[WORK INSTRUCTION 1] In the article on BlackBerry short interest, who is named as buying the stock?
[WORK INSTRUCTION 2] Carry the article on BlackBerry short interest forward from its final sentence.

[DOCUMENT SEGMENT]
<<<<

The NASDAQ short interest chart shows the volume of shares shorted is consistently lower than under the previous leadership.

Consistently low short interest will show the turnaround is gaining traction and investor confidence is returning.

Chou Funds, Prime Cap, Third Point, and John Chen are buying the stock. Expectations are high that others will follow their lead.

Contrary to Popular Belief

Seasoned traders will have their eyes trained on the release of short interest information today after market close. Investor sentiment on BlackBerry (BBRY) is now more positive than we are led to believe. Even the bears are turning bullish. With the overwhelming response to my last article came requests to continue to write articles providing factual reporting on the company. I thought my job was done but my readership proves me wrong.

While I diligently tended to the comments section of the article, I came under fire for being a member of Loeb's hedge fund or a BlackBerry employee. While efforts to discredit my writings were underway, my mind turned to questioning the short interest on BlackBerry. Where is it at now, really?

My digging led to a most interesting discovery: the short interest is lower under John Chen's leadership when compared to the late stages under Thorsten Hein's leadership. Of course, it took a while for things to get down to short coverings of under 6 days. When it was first announced in November that Chen was in as interim-CEO, the panic and uncertainty was a boon for the bears (as witnessed in the spike seen in the chart from NASDAQ below, where a red star marks the time period).

>>>>

[EXCERPTED DATA]
<<<<

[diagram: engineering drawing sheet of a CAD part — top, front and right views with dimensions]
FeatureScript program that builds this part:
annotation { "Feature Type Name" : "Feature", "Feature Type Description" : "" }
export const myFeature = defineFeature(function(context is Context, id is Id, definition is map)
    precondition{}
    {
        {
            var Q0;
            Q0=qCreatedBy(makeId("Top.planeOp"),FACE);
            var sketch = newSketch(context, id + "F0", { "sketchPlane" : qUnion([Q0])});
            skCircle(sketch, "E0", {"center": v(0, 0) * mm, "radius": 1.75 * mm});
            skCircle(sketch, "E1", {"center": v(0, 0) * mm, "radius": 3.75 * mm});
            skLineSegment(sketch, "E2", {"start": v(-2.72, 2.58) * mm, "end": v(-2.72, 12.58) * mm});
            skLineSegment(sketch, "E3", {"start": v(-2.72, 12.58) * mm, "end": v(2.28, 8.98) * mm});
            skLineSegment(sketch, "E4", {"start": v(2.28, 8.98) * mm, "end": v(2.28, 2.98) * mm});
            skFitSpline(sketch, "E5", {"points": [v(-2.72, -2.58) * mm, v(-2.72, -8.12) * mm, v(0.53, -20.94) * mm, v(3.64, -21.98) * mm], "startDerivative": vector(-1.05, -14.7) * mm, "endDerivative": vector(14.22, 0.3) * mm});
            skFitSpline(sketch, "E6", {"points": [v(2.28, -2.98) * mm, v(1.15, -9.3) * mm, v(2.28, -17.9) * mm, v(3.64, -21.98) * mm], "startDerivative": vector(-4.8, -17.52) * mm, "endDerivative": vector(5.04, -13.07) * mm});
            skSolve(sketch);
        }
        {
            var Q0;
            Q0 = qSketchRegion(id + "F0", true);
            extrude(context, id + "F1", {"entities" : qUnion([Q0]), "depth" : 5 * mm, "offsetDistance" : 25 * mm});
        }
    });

>>>>

[FINAL ANSWER 1] Chou Funds, Prime Cap, Third Point, and John Chen.

[FINAL ANSWER 2]
Short Interest on BlackBerry

Of course, at some point, the relief with the pace of the planned recovery far exceeds the speed of the recovery. This is what I think we are witnessing right now: a reality check. Hence, the stock is in the $7s. Volatility (whether in a particular stock or in the market in general) is always the result of panic and fear. We have reached a point where the worst is behind us. Short interest days to covering has consistently stayed below 6 and short interest of under 100,000,000 is now not an uncommon sighting. Since December 31st of last year, we have been seeing this phenomenon. A detailed look at the data from NASDAQ is presented below:

I am predicting that the short interest will continue to drop as we make our way through summer. Beyond the expectations surrounding the November release of the Classic and BES12, assisting the climb out of the doldrums will be the following factors:

  • 59% of institutions hold the stock.
  • Chou funds triple their investment in BlackBerry and this will prompt other fund managers to behave similarly. Having worked in the industry, I have seen how fund managers tend to follow each other's actions.
  • Prime Capital increases their stake in BlackBerry and becomes a 10.4% holder.
  • Daniel Loeb's Third Point initiated a 1.9% stake in BlackBerry.
  • John Chen twice added to his sizeable holding in BlackBerry. As the CEO he is entitled to 13 million in restricted share units (RSUs) which vest over 5 years and motivate him to earn his keep. It is interesting that he will take what salary he is paid now and plow it back into the company he is working for. Canadian Insider has twice reported his purchases of BlackBerry stock on the open market. On January 13, it was 25,000 shares @ $8.25 per share. On April 7, yet another 25,000 shares @ $8.00 per share.

While BlackBerry is not going to make you a quick buck, it can be the alpha in your investment portfolio that will boost your return in the long run. Some eyes are on the company's performance over the next 6 months to a year, other eyes are more focused on the 4 PM EST release of new short interest information. I will keep you posted.

Disclosure: I am long BBRY. I wrote this article myself, and it expresses my own opinions. I am not receiving compensation for it (other than from Seeking Alpha). I have no business relationship with any company whose stock is mentioned in this article.